*TASK ITEM*
Report each line of the records below that uses the word "spread".

[[ DATA LISTING, beginning ]]

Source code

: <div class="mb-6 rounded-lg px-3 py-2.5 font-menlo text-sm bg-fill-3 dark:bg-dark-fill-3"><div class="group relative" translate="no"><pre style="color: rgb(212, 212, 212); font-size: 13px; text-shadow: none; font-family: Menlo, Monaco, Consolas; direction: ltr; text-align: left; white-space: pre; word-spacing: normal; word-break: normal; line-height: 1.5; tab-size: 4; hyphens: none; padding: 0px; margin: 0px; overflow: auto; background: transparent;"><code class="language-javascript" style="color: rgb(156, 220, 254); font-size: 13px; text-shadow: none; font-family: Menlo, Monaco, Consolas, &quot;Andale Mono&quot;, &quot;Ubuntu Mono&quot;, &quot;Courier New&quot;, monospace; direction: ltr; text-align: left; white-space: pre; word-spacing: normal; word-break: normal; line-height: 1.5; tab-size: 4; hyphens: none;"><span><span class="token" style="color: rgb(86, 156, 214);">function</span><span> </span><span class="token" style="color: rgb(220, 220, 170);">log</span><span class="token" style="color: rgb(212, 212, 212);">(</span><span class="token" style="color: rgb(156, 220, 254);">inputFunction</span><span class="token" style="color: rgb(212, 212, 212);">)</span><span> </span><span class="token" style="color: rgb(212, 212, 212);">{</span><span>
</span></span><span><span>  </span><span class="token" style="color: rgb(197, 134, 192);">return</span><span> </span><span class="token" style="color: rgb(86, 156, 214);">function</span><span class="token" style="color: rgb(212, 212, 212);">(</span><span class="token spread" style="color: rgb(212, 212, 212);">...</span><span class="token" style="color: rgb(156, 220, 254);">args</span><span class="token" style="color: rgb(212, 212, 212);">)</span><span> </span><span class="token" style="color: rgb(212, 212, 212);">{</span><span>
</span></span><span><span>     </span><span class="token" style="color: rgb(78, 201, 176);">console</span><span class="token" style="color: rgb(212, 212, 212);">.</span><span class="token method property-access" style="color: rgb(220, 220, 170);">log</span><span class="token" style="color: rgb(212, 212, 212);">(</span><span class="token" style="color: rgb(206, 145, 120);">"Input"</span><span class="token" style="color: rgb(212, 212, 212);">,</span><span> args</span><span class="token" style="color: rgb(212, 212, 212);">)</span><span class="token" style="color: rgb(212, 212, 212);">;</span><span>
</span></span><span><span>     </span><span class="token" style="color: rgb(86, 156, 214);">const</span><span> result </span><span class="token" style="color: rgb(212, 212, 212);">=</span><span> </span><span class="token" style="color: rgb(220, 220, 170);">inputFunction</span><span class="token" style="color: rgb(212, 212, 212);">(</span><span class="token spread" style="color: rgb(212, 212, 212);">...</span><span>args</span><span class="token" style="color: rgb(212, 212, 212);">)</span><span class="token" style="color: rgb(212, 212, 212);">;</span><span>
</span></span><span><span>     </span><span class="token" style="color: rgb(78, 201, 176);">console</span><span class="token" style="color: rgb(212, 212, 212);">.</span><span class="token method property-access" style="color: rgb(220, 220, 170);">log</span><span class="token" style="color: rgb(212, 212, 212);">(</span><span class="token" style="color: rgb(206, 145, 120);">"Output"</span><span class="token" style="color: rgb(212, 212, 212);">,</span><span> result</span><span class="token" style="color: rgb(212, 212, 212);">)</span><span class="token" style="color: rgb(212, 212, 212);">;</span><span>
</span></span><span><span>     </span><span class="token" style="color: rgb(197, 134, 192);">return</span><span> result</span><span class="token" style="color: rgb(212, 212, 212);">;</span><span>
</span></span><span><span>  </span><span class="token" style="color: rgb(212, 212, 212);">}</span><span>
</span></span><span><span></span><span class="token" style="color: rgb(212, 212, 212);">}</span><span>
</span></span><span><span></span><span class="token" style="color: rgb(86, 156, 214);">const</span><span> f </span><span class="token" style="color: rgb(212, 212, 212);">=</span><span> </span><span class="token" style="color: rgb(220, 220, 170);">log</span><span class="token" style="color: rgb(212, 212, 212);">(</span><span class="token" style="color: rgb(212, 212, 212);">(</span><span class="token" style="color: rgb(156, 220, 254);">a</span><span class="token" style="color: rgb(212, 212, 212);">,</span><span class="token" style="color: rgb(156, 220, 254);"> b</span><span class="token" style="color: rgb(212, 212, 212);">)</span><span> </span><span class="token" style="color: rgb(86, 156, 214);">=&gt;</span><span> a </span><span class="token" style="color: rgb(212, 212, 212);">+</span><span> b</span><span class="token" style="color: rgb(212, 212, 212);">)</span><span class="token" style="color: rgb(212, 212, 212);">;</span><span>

[[ DATA LISTING, end ]]

*RESULT*
</span></span><span><span>  </span><span class="token" style="color: rgb(197, 134, 192);">return</span><span> </span><span class="token" style="color: rgb(86, 156, 214);">function</span><span class="token" style="color: rgb(212, 212, 212);">(</span><span class="token spread" style="color: rgb(212, 212, 212);">...</span><span class="token" style="color: rgb(156, 220, 254);">args</span><span class="token" style="color: rgb(212, 212, 212);">)</span><span> </span><span class="token" style="color: rgb(212, 212, 212);">{</span><span>
</span></span><span><span>     </span><span class="token" style="color: rgb(86, 156, 214);">const</span><span> result </span><span class="token" style="color: rgb(212, 212, 212);">=</span><span> </span><span class="token" style="color: rgb(220, 220, 170);">inputFunction</span><span class="token" style="color: rgb(212, 212, 212);">(</span><span class="token spread" style="color: rgb(212, 212, 212);">...</span><span>args</span><span class="token" style="color: rgb(212, 212, 212);">)</span><span class="token" style="color: rgb(212, 212, 212);">;</span><span>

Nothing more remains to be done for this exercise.